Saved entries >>
============
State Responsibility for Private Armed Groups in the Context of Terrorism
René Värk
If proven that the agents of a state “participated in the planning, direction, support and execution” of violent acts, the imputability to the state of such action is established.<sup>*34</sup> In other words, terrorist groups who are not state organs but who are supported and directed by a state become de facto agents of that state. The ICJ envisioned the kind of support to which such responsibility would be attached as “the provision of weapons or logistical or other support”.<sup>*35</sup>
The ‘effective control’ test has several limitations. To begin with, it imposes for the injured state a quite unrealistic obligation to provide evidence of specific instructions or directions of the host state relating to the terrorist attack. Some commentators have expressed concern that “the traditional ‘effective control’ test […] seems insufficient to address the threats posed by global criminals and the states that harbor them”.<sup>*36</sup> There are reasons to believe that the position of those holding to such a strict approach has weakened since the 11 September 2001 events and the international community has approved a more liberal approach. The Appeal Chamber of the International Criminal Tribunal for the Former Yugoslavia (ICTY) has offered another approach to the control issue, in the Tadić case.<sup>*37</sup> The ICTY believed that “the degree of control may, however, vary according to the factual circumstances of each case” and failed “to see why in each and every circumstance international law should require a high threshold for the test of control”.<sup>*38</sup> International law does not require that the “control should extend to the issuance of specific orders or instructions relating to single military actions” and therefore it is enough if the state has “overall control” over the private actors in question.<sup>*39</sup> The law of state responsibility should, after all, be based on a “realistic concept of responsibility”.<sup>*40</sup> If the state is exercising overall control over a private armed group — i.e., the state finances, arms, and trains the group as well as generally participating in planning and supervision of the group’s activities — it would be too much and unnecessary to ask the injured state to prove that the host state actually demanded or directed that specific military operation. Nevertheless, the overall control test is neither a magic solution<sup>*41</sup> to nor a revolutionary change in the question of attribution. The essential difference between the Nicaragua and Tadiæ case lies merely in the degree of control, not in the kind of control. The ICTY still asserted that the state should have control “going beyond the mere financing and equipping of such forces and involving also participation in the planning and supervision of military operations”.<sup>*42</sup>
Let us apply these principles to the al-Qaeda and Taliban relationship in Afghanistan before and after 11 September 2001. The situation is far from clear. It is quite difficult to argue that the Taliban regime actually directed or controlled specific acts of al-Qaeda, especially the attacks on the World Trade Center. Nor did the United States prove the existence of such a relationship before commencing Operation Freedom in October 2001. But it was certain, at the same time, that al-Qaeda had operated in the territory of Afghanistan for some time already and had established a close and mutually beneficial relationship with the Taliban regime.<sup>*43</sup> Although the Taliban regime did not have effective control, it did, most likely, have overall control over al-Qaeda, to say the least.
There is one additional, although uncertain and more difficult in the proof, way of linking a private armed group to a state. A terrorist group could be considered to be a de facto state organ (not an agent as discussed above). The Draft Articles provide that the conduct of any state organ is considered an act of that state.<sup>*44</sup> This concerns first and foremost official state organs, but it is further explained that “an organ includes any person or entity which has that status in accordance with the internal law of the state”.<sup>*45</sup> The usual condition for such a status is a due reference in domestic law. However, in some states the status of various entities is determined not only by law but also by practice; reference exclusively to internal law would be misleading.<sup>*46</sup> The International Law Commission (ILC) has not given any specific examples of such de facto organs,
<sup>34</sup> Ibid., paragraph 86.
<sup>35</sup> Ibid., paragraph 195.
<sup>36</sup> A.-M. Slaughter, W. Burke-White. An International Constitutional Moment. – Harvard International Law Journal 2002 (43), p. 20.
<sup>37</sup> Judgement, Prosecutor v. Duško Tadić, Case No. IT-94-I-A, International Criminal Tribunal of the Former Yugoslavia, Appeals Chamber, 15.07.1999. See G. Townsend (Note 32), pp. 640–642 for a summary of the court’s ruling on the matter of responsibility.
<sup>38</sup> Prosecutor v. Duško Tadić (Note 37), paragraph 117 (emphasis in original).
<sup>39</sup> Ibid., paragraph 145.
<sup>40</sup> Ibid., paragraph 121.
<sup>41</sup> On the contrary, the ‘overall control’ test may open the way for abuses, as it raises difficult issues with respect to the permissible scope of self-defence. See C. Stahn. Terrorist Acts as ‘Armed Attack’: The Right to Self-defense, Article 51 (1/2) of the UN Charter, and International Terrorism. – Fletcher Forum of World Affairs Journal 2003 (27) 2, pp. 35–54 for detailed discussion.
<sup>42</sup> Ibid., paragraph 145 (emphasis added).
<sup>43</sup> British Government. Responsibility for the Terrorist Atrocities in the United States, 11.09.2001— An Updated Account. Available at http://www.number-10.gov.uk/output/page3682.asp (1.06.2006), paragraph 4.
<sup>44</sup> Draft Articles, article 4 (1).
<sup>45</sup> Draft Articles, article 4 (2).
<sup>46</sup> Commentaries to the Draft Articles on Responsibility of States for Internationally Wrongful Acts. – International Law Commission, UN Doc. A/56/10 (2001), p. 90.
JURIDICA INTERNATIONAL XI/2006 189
============
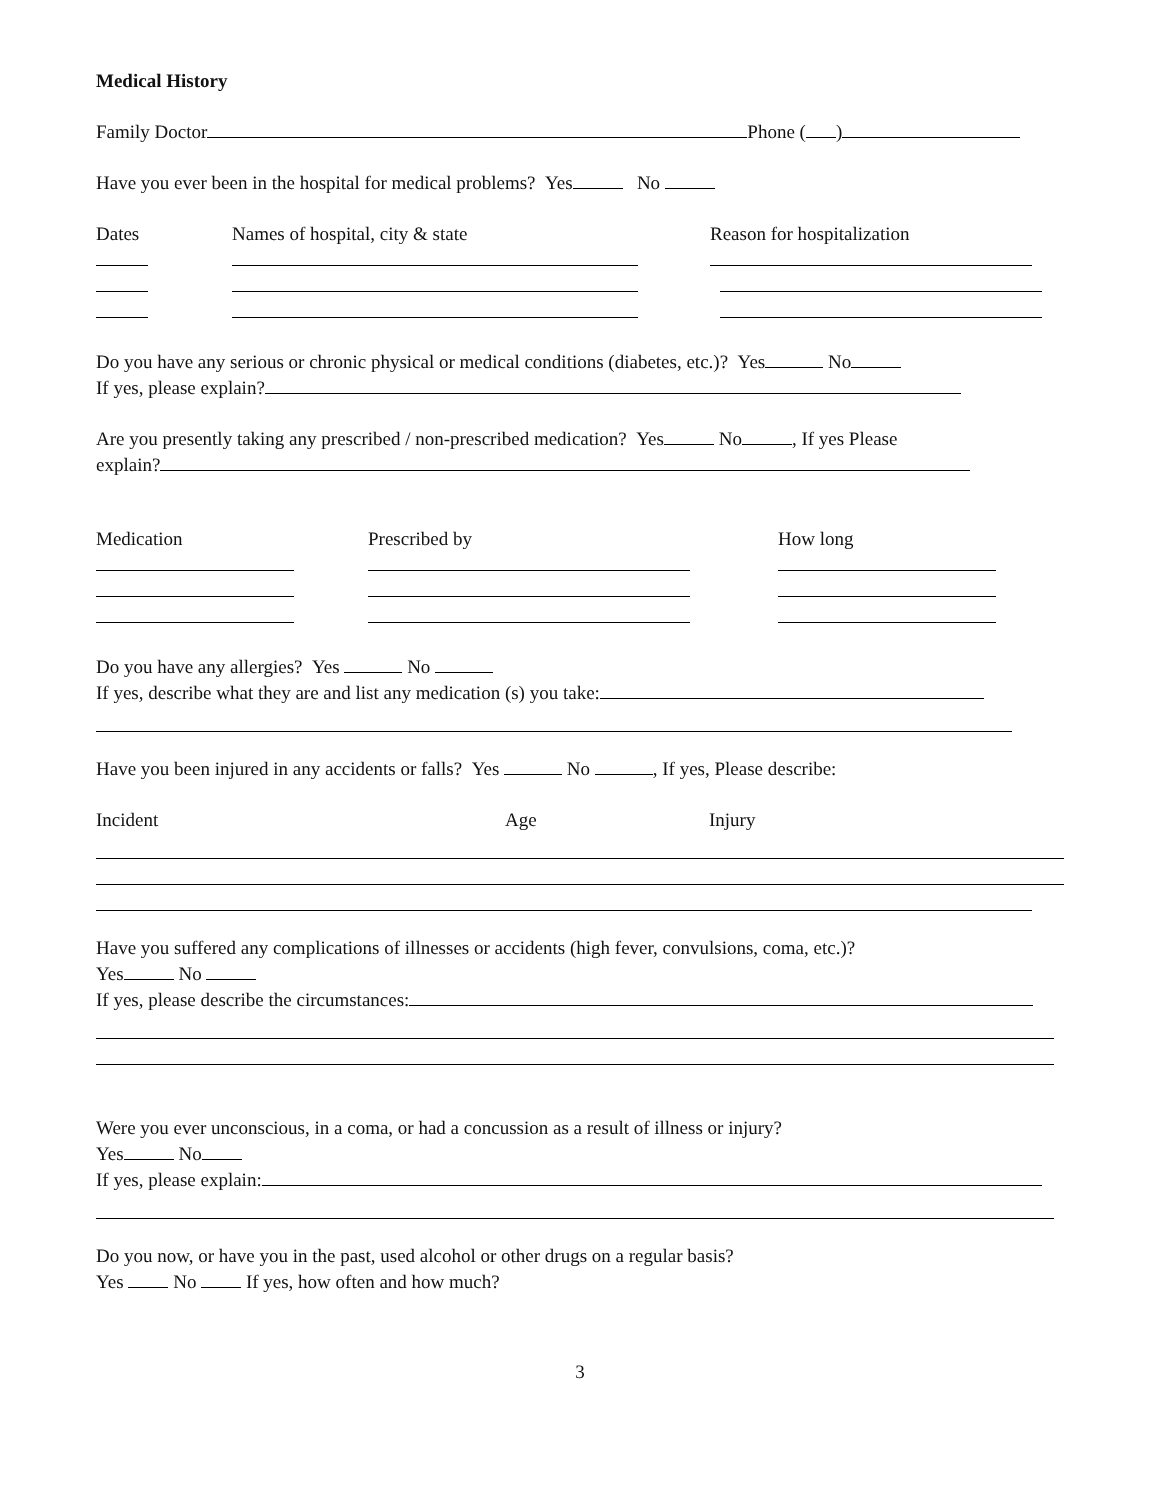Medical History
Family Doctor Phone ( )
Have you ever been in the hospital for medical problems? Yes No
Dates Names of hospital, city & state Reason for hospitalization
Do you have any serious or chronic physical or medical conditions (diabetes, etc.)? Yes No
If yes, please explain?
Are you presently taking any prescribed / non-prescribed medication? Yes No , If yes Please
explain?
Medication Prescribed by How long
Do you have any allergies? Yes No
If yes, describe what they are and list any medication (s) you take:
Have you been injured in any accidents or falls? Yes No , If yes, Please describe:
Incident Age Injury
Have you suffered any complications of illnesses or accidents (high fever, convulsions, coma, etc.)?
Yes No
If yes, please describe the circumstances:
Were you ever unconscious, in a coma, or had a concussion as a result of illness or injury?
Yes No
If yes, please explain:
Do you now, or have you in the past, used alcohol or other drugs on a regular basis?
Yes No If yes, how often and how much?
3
============
Problem to work on >> Once the lines containing "Note" in the data above are counted, give the total by itself.

Finished exercise >> 2